Excerto selecionado:

::::

Os investigadores afirmam que, apesar de este segundo estudo também ter “demonstrado e confirmado que a hortelã tem propriedades antiandrógenas”, os resultados “não se traduziram claramente para a parte clínica”. Isto é, o grau de hirsutismo dos pacientes segundo a escala de Ferriman-Gallwey não teve uma redução significativa.
Isto, dizem os investigadores, deve-se à “relação entre as hormonas andrógenas e o crescimento de cabelos folicular e o tempo de renovação celular”, ou seja, “a duração do estudo não foi suficientemente longa” para verificar alterações significativas.
Por essa razão, os investigadores sugerem fazer novos estudos com uma duração maior.
No mesmo sentido, tanto Alia Ramazanova, médica de clínica geral e especialista em tricologia (área que trata de problemas no cabelo e couro cabeludo) na clínica Personal Derma, como Inês Mazagão, nutricionista na Nordic Clinic Porto, confirmam ao Viral que ambos os estudos representam ensaios clínicos randomizados, através dos quais foi identificada uma redução de hormonas andrógenas nas participantes. No entanto, as especialistas sublinham que estas conclusões não significam que o chá de hortelã deva ser administrado como um tratamento para o hirsutismo. Assim sendo, os artigos devem ser entendidos como pontos de partida.
“Estes estudos são importantes para o avanço científico, na medida em que permitem estabelecer relações causa-efeito relativamente aos mecanismos inerentes aos compostos presentes em plantas ou ervas medicinais”, afirma Inês Mazagão.
Nesse plano, continua, “a fitoterapia, isto é, o uso das substâncias presentes nas plantas, pode constituir um alvo terapêutico na prevenção e tratamento de algumas doenças.”
A nutricionista sublinha que será “um pouco imprudente” aconselhar de forma generalizada infusões de hortelã como forma de tratamento para o hirsutismo. Aliás, estes tipos de plantas “medicinais” poderão ter interações com outros medicamentos ou efeitos secundários ao nível do fígado.
Noutro plano, a tricologista Alia Ramazanova lembra que ambos os estudos contam com grupos reduzidos de participantes e que foram analisados curtos período de tempo – cinco e 30 dias, respetivamente.
“Os investigadores não fizeram estudos com períodos longos, onde fosse incluído o ciclo de crescimento e renovação do pelo”, explica.
O que é o hirsutismo?
O hirsutismo é uma condição que se define pelo aparecimento, em mulheres, de pelos escuros e grossos, normalmente característicos do sexo masculino. Os locais mais comuns são por cima do lábio superior, no queixo, em redor dos mamilos, nas costas, nos ombros e na parte interna das coxas.

::::

Material extraído:
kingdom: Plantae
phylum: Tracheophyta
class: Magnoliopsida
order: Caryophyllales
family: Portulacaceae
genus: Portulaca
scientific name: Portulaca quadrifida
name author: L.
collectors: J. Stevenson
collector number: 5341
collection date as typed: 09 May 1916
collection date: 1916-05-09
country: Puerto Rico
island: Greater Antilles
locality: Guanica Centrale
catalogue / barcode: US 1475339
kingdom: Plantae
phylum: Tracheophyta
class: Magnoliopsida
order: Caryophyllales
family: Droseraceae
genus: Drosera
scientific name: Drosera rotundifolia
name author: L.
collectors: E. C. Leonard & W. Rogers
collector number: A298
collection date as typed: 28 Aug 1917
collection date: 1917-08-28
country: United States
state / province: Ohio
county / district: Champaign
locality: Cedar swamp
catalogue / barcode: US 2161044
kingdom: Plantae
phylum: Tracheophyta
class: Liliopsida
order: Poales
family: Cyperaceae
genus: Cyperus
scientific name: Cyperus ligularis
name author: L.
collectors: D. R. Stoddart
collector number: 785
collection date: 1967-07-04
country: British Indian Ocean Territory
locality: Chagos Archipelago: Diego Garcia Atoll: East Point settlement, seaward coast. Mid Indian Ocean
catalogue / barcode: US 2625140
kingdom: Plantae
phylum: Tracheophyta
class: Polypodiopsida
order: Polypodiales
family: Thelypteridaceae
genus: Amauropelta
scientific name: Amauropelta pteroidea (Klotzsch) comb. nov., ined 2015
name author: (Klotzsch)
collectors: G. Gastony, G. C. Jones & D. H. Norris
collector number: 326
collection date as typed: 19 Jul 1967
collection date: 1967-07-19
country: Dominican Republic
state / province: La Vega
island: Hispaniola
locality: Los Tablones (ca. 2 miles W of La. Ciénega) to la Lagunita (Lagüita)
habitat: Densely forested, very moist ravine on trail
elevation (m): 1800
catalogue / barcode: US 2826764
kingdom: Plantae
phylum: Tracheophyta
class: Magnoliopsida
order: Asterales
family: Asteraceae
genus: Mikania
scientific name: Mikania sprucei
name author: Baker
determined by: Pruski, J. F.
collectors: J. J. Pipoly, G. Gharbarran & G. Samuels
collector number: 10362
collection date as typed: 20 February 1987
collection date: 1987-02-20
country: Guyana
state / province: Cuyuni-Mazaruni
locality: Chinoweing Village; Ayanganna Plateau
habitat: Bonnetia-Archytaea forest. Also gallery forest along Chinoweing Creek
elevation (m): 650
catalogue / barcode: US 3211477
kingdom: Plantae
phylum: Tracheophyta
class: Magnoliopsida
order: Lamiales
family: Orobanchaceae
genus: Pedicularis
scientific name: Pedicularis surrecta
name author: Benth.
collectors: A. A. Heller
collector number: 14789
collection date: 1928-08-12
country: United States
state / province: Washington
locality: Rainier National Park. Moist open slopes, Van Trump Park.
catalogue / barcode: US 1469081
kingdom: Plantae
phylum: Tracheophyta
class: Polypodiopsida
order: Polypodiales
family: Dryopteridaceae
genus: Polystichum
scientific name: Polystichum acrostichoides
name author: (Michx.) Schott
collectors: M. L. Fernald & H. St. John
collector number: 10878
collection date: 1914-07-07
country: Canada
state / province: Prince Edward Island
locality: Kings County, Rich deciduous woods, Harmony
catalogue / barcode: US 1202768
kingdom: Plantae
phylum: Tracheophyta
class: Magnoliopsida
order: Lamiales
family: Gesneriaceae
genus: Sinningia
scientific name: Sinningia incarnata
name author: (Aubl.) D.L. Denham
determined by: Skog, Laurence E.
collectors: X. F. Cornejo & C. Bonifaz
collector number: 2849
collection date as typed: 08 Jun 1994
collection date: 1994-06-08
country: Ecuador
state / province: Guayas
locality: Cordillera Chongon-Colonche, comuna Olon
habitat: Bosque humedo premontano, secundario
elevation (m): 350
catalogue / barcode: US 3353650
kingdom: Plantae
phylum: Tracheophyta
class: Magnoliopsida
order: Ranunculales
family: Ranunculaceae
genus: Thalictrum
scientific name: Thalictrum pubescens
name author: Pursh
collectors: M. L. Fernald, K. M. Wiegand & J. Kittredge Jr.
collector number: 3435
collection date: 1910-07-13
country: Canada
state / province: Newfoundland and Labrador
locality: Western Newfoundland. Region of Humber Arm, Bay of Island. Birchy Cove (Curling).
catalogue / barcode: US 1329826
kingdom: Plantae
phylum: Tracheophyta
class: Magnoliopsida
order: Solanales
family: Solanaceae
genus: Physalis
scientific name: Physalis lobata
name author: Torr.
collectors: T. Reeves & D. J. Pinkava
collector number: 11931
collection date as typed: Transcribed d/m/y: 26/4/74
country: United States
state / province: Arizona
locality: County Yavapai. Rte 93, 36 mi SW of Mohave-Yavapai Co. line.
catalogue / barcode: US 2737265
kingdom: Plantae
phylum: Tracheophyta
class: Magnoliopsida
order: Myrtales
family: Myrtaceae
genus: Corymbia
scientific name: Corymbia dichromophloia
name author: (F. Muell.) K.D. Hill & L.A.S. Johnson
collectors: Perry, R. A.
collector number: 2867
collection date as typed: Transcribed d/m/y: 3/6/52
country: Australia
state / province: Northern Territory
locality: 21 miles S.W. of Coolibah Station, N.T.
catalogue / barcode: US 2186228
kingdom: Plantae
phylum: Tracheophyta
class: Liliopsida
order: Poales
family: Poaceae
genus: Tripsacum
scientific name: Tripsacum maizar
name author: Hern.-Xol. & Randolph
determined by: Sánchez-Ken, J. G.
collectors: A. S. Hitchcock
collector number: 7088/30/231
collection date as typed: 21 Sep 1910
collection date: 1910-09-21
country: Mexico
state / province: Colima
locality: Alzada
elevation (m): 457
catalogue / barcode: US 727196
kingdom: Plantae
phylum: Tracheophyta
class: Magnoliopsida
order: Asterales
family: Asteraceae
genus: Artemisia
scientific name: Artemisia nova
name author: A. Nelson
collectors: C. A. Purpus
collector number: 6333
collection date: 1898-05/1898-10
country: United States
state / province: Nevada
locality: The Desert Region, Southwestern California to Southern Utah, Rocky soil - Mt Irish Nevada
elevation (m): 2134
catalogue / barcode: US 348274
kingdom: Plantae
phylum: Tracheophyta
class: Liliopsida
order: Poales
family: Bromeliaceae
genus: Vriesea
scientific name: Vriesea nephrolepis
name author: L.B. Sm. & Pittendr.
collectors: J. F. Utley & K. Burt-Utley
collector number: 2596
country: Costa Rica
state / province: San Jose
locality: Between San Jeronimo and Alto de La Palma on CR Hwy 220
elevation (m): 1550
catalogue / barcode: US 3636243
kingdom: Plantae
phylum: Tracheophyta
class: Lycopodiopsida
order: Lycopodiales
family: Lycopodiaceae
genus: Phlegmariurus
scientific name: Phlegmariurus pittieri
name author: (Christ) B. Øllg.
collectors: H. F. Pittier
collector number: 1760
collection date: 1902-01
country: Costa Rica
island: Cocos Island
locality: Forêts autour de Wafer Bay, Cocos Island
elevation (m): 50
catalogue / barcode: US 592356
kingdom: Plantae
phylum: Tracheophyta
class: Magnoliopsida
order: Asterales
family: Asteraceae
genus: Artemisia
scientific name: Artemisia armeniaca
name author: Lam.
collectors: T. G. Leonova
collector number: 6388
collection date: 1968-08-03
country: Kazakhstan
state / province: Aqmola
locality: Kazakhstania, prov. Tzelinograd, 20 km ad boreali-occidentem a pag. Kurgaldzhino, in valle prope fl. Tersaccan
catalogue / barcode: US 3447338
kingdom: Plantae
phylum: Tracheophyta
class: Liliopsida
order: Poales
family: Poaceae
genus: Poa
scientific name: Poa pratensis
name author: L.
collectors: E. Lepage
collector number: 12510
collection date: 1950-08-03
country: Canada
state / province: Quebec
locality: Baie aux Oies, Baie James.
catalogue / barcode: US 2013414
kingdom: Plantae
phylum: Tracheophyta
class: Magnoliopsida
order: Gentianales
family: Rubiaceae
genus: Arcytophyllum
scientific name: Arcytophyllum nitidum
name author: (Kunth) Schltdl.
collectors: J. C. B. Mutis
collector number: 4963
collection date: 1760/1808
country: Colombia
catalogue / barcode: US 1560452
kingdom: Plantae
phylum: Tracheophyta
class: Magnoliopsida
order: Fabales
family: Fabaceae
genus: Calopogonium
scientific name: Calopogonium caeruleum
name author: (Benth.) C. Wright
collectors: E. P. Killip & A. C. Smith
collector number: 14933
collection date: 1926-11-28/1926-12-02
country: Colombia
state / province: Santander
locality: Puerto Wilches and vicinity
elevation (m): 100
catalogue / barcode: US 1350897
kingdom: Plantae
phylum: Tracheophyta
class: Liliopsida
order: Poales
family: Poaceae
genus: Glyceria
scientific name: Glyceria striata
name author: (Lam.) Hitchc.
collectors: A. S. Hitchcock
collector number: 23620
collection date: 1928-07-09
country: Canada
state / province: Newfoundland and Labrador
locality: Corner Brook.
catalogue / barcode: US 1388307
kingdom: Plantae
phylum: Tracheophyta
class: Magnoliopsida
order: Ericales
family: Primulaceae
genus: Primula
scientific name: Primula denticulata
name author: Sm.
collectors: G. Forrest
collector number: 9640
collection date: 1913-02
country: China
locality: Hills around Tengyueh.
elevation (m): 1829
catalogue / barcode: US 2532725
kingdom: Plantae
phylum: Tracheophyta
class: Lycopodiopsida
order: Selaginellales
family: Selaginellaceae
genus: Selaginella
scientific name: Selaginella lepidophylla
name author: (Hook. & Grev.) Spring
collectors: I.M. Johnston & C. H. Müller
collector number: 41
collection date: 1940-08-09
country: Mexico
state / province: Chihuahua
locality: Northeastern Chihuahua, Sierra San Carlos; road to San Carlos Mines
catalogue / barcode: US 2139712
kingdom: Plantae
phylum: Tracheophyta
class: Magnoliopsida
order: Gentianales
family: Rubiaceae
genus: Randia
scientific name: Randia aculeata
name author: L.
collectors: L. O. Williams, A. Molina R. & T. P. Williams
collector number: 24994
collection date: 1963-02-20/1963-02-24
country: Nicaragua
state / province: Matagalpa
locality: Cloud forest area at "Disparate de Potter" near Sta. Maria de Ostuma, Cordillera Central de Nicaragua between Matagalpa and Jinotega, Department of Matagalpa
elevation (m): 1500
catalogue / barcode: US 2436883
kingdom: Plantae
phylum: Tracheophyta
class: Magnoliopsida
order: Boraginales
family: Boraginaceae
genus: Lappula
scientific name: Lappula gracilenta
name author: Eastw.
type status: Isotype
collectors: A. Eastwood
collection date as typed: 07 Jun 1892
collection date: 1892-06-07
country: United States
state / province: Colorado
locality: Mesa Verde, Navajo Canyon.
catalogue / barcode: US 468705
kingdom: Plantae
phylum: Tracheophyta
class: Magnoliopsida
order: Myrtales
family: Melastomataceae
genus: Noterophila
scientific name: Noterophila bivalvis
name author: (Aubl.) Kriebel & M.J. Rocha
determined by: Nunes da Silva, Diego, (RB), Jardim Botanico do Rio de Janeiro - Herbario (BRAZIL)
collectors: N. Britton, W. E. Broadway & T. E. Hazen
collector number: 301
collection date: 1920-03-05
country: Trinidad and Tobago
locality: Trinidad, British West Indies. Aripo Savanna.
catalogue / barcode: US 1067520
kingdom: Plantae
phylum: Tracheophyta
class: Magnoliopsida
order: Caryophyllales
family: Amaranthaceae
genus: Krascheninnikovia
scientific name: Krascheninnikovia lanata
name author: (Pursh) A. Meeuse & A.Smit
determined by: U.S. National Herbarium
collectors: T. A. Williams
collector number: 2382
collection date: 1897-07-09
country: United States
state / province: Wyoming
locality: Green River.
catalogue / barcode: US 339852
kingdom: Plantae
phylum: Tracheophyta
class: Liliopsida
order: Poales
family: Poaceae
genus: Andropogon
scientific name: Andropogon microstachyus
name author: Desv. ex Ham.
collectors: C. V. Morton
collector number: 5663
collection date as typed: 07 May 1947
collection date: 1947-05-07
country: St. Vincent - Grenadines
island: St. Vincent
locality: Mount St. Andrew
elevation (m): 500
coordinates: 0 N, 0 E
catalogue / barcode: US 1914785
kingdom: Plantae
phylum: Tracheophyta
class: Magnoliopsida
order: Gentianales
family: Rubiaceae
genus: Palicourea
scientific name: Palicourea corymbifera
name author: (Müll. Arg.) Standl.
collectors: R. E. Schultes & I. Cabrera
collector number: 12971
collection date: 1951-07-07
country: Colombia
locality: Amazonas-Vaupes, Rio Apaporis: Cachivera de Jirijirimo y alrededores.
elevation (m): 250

::::

O que se pede:
Responda às perguntas seguintes com base no texto sobre o chá de hortelã e o hirsutismo.
1. Que escala foi usada para avaliar o grau de hirsutismo dos pacientes?
2. Em que clínica trabalha a nutricionista Inês Mazagão?
3. Quais são os locais do corpo onde o hirsutismo aparece com mais frequência?

Resolução do exercício:
1. A escala de Ferriman-Gallwey.
2. Na Nordic Clinic Porto.
3. Por cima do lábio superior, no queixo, em redor dos mamilos, nas costas, nos ombros e na parte interna das coxas.